» To do: Every line of the listing should be retyped exactly, but none of the pictures should be.

» Extracted records:
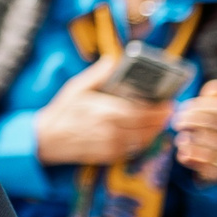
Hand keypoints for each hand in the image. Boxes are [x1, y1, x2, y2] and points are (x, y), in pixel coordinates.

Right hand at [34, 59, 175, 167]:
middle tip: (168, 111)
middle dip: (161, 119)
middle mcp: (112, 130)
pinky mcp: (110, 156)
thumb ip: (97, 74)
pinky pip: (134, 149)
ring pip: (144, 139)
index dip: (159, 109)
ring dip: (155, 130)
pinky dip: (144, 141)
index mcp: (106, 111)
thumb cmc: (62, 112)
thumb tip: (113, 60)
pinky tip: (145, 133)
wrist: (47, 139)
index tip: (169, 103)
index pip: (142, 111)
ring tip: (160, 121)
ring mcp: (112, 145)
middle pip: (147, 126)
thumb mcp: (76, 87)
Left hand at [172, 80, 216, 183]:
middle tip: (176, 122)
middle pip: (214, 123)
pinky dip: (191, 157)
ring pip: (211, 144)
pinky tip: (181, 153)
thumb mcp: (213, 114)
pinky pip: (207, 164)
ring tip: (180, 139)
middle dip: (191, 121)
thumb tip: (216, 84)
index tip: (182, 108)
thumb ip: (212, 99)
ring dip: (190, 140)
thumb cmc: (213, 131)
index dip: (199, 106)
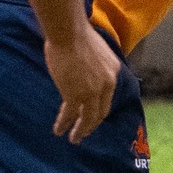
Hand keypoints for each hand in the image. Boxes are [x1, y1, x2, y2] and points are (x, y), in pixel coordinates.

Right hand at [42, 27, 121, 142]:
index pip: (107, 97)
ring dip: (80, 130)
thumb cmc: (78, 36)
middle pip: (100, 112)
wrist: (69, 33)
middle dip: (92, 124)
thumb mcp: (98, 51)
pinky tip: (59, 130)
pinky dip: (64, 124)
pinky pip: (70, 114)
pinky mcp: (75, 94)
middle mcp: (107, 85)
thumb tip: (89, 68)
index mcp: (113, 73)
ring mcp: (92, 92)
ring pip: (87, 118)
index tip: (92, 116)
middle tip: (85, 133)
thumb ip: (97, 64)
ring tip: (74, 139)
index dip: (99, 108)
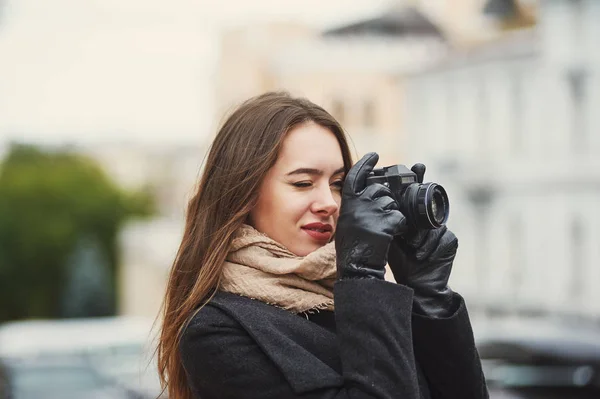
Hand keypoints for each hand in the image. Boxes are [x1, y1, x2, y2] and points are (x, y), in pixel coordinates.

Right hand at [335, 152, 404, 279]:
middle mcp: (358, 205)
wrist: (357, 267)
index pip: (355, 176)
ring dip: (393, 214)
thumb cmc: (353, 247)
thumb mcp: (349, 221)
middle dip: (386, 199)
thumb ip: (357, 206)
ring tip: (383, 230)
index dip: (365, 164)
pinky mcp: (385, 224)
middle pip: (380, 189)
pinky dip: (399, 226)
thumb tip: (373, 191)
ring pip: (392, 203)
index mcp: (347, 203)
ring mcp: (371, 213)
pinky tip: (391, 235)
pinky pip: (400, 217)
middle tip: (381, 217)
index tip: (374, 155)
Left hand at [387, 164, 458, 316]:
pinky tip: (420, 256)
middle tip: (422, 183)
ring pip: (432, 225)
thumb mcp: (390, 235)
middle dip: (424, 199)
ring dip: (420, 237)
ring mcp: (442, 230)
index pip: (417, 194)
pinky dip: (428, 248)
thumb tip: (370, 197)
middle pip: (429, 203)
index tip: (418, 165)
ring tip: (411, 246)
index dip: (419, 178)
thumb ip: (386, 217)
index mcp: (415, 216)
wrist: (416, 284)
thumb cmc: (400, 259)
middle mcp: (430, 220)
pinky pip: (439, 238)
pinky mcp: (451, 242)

» Exercise response:
Hand keypoints for each hand in the image. Boxes are [x1, y1, x2, y2] and points are (x, y), in pixel coordinates.

Right hand at [34, 59, 175, 167]:
middle tip: (168, 111)
middle dip: (161, 119)
middle mcp: (112, 130)
pinky mcp: (110, 156)
thumb ip: (97, 74)
pinky pip: (134, 149)
ring pip: (144, 139)
index dip: (159, 109)
ring dip: (155, 130)
pinky dip: (144, 141)
index mcp: (106, 111)
thumb cmc: (62, 112)
thumb tip: (113, 60)
pinky tip: (145, 133)
wrist: (47, 139)
index tip: (169, 103)
index pip: (142, 111)
ring tip: (160, 121)
ring mcp: (112, 145)
middle pip: (147, 126)
thumb mcp: (76, 87)
Left hand at [172, 80, 216, 183]:
middle tip: (176, 122)
middle pip: (214, 123)
pinky dip: (191, 157)
ring pip: (211, 144)
pinky tip: (181, 153)
thumb mcp: (213, 114)
pinky pip: (207, 164)
ring tip: (180, 139)
middle dip: (191, 121)
thumb tip: (216, 84)
index tip: (182, 108)
thumb ip: (212, 99)
ring dip: (190, 140)
thumb cmc: (213, 131)
index dip: (199, 106)
Hand keypoints for each hand in the image. Boxes are [x1, y1, x2, y2] and points are (x, y), in pixel coordinates.

Right hand at [42, 27, 121, 142]:
index pip: (107, 97)
ring dip: (80, 130)
thumb cmc: (78, 36)
middle pip: (100, 112)
wrist: (69, 33)
middle dip: (92, 124)
thumb mcp: (98, 51)
pinky tip: (59, 130)
pinky dip: (64, 124)
pinky pip: (70, 114)
pinky mcp: (75, 94)
middle mcp: (107, 85)
thumb tip: (89, 68)
index mcp: (113, 73)
ring mcp: (92, 92)
ring pip: (87, 118)
index tip: (92, 116)
middle tip: (85, 133)
thumb ip: (97, 64)
ring tip: (74, 139)
index dip: (99, 108)
Hand keypoints for each hand in the image. Boxes are [x1, y1, x2, y2] and points are (x, y), in pixel coordinates.

Right hand at [335, 152, 404, 279]:
middle mcp: (358, 205)
wrist: (357, 267)
index pip: (355, 176)
ring dip: (393, 214)
thumb cmc: (353, 247)
thumb mcp: (349, 221)
middle dip: (386, 199)
thumb ip: (357, 206)
ring tip: (383, 230)
index dip: (365, 164)
pinky mcp: (385, 224)
middle pip: (380, 189)
pinky dip: (399, 226)
thumb tip: (373, 191)
ring pip: (392, 203)
index mcp: (347, 203)
ring mcp: (371, 213)
pinky tip: (391, 235)
pinky pip: (400, 217)
middle tip: (381, 217)
index tip: (374, 155)
Left hand at [387, 164, 458, 316]:
pinky tip: (420, 256)
middle tip: (422, 183)
ring pip: (432, 225)
thumb mcp: (390, 235)
middle dip: (424, 199)
ring dip: (420, 237)
ring mcp: (442, 230)
index pip: (417, 194)
pinky dip: (428, 248)
thumb tip: (370, 197)
middle pip: (429, 203)
index tip: (418, 165)
ring tip: (411, 246)
index dip: (419, 178)
thumb ip: (386, 217)
index mcp: (415, 216)
wrist: (416, 284)
thumb cmc: (400, 259)
middle mcp: (430, 220)
pinky pip: (439, 238)
pinky mcp: (451, 242)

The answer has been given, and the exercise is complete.